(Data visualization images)

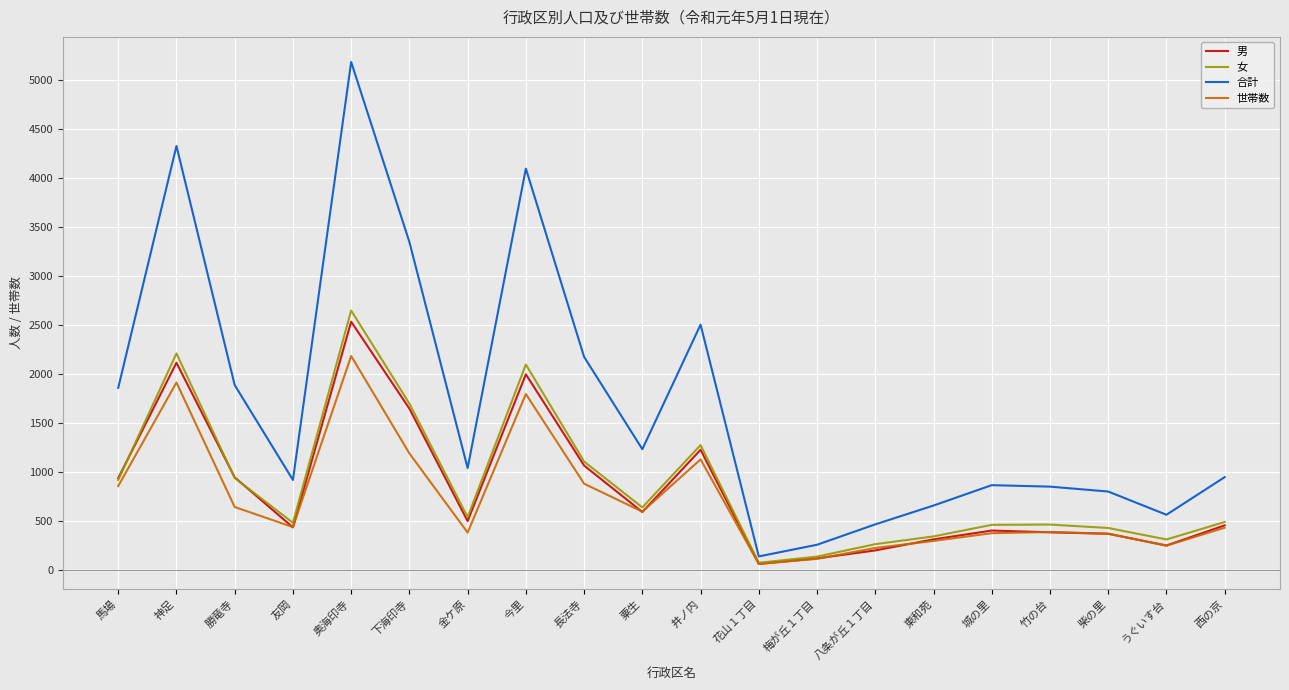

At which label is 女 closest to 1363?

井ノ内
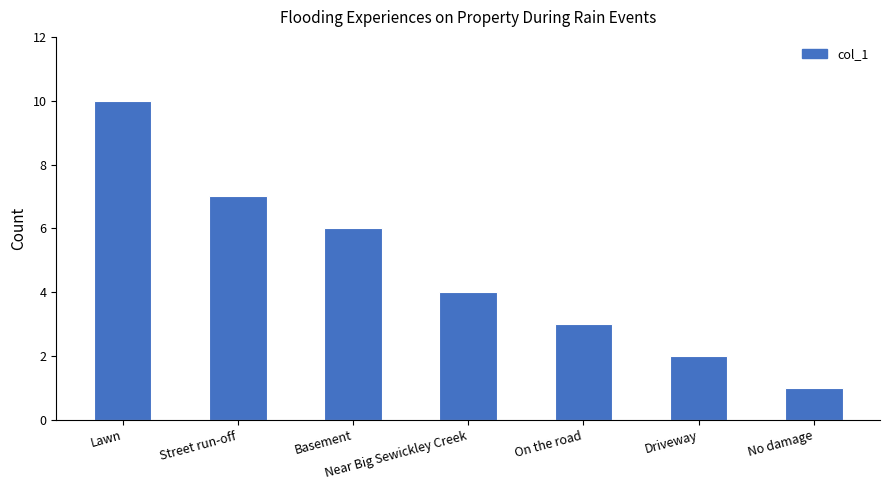

Reading left to right, what are all the values shown in this chart?

Lawn=10	Street run-off=7	Basement=6	Near Big Sewickley Creek=4	On the road=3	Driveway=2	No damage=1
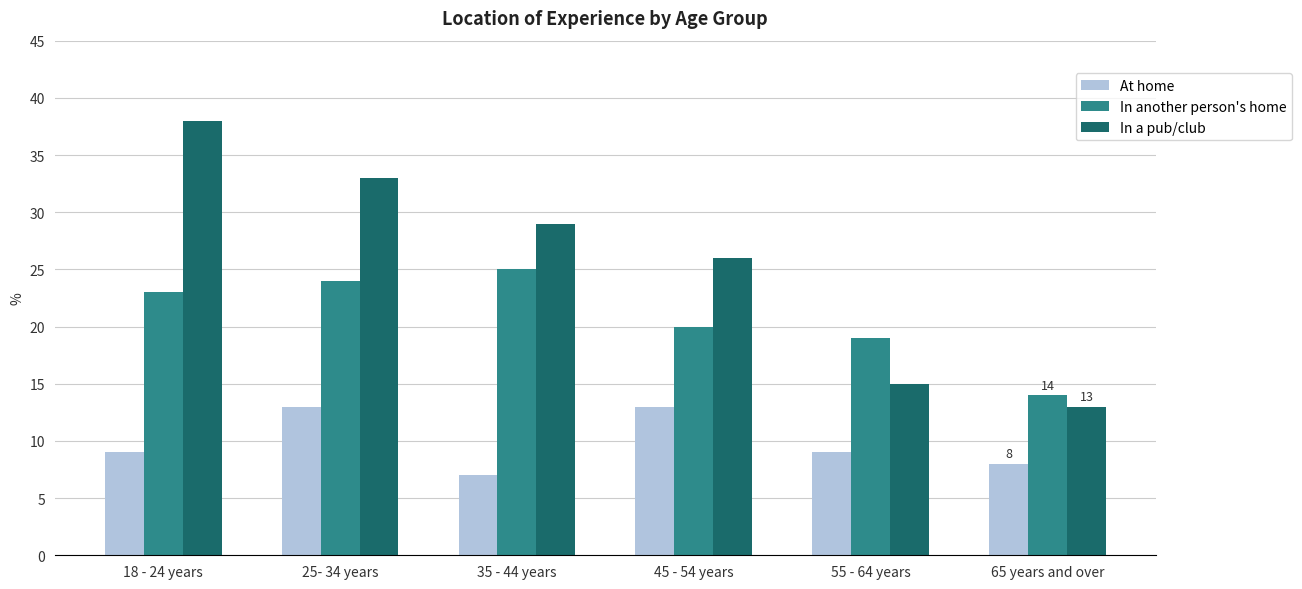

Are the bars horizontal?

No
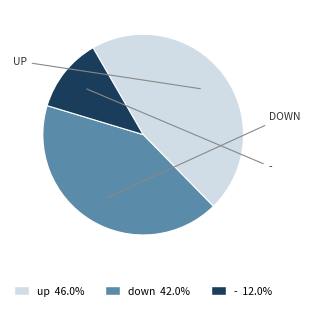

Which slice is the smallest?

-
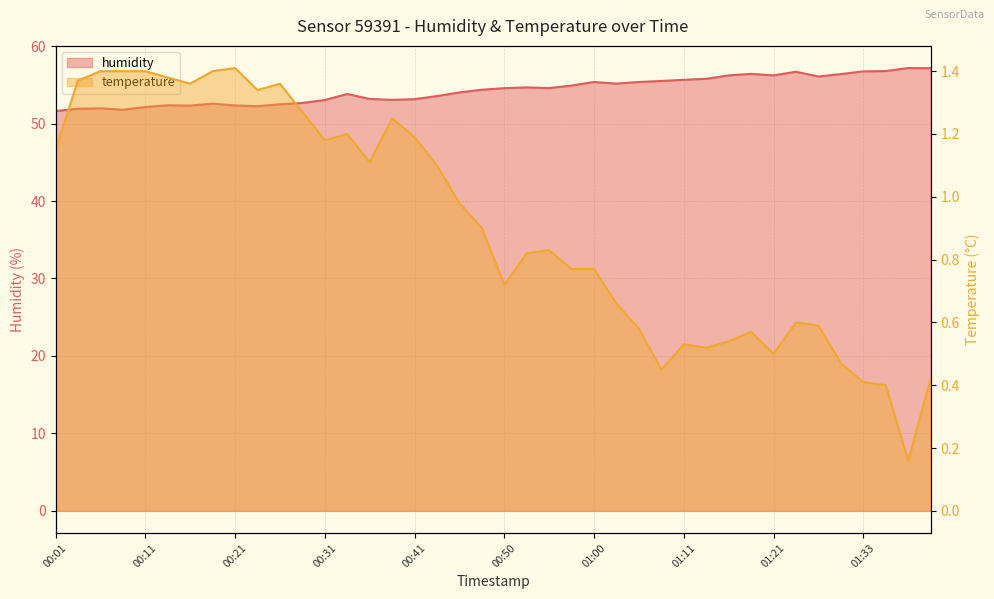

List the labels in order of humidity value, smallest first.

00:01, 00:09, 00:04, 00:06, 00:11, 00:23, 00:16, 00:21, 00:14, 00:26, 00:18, 00:28, 00:31, 00:38, 00:41, 00:36, 00:43, 00:33, 00:45, 00:48, 00:50, 00:55, 00:53, 00:58, 01:03, 01:00, 01:06, 01:08, 01:11, 01:13, 01:28, 01:16, 01:21, 01:31, 01:18, 01:26, 01:33, 01:36, 01:41, 01:38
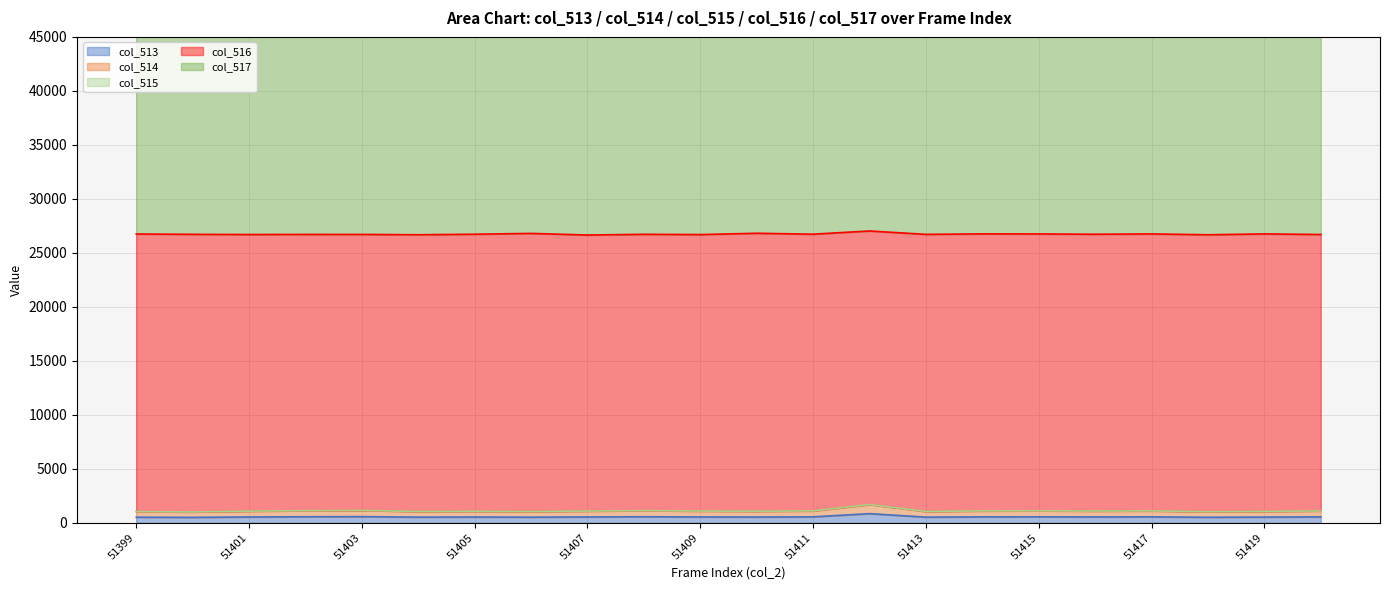

What is the difference between the highest and lowest values at 51414?

39328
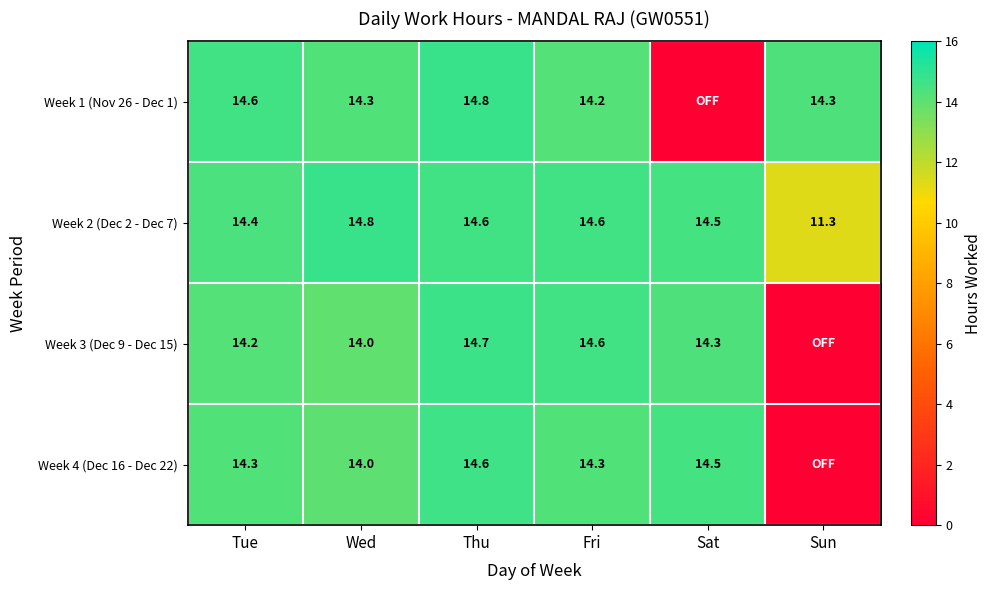

At which label does Week 2 (Dec 2 - Dec 7) reach its peak?

Wed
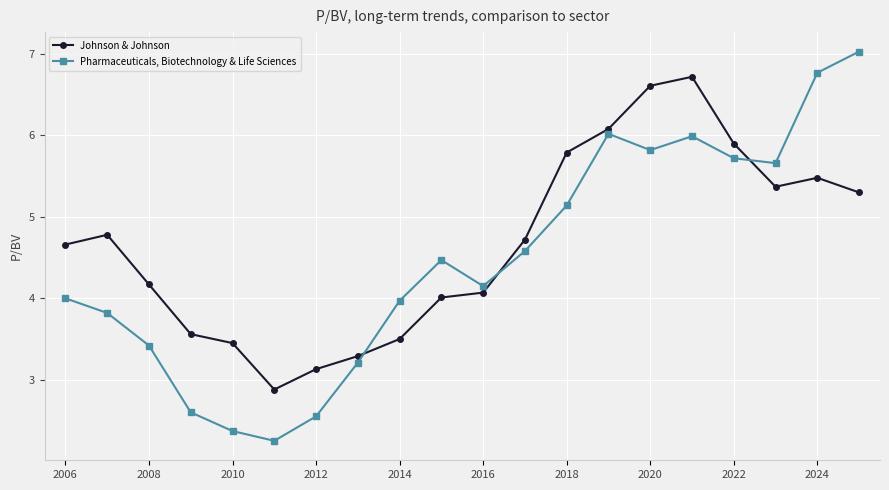

What is the difference between the second highest and second lowest values in the Pharmaceuticals, Biotechnology & Life Sciences series?

4.4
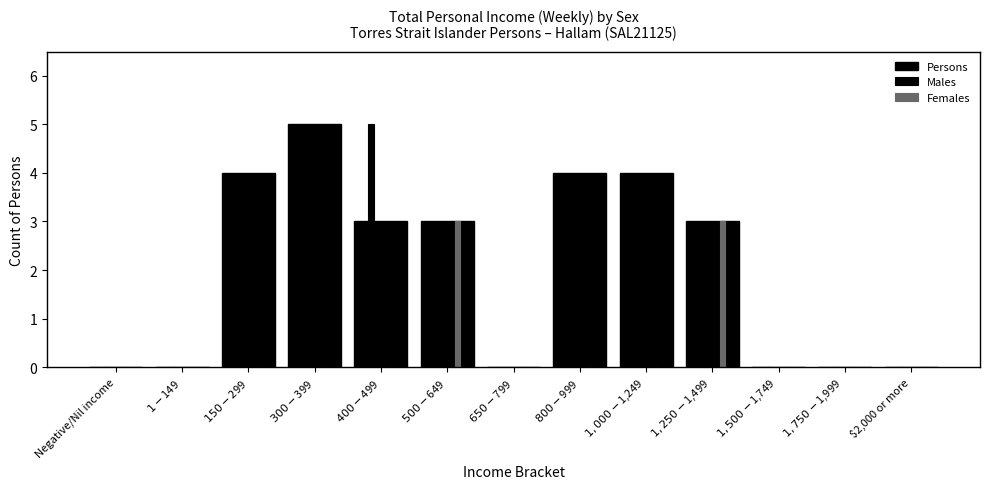

How many groups of bars are there?

13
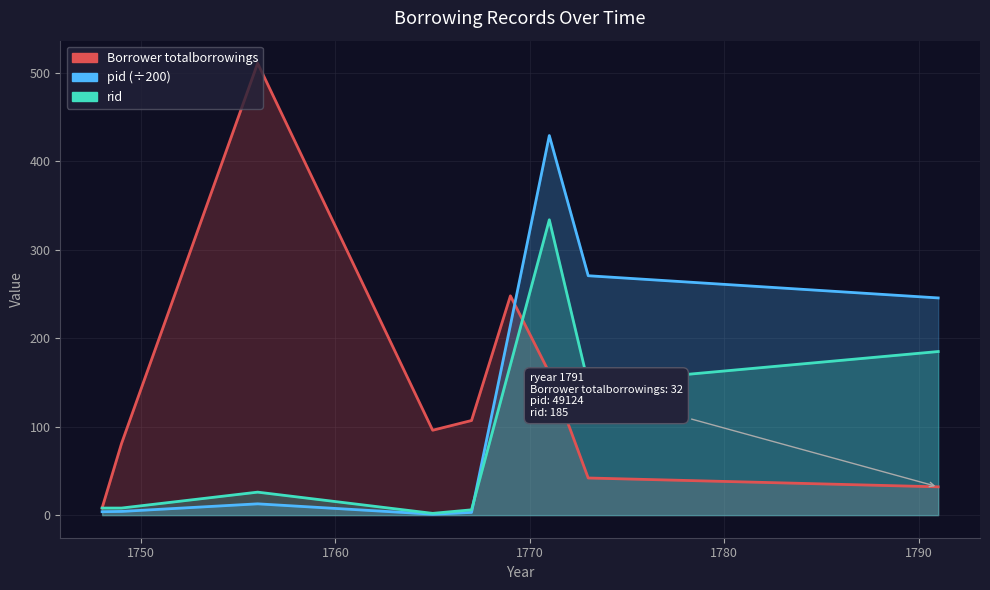

True or false: pid (÷200) has a value of 732.4 at 1800.

False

→ Exercise objective
Reproduce all of the data above, swapping every occurrence of "difference" for "gap" and leaving everything else unchanged. Omit the picture markers from your reproduction.

→ Solution
At which label is 女 closest to 1363?

井ノ内

Reading left to right, what are all the values shown in this chart?

Lawn=10	Street run-off=7	Basement=6	Near Big Sewickley Creek=4	On the road=3	Driveway=2	No damage=1

Are the bars horizontal?

No

Which slice is the smallest?

-

List the labels in order of humidity value, smallest first.

00:01, 00:09, 00:04, 00:06, 00:11, 00:23, 00:16, 00:21, 00:14, 00:26, 00:18, 00:28, 00:31, 00:38, 00:41, 00:36, 00:43, 00:33, 00:45, 00:48, 00:50, 00:55, 00:53, 00:58, 01:03, 01:00, 01:06, 01:08, 01:11, 01:13, 01:28, 01:16, 01:21, 01:31, 01:18, 01:26, 01:33, 01:36, 01:41, 01:38

What is the gap between the highest and lowest values at 51414?

39328

At which label does Week 2 (Dec 2 - Dec 7) reach its peak?

Wed

What is the gap between the second highest and second lowest values in the Pharmaceuticals, Biotechnology & Life Sciences series?

4.4

How many groups of bars are there?

13

True or false: pid (÷200) has a value of 732.4 at 1800.

False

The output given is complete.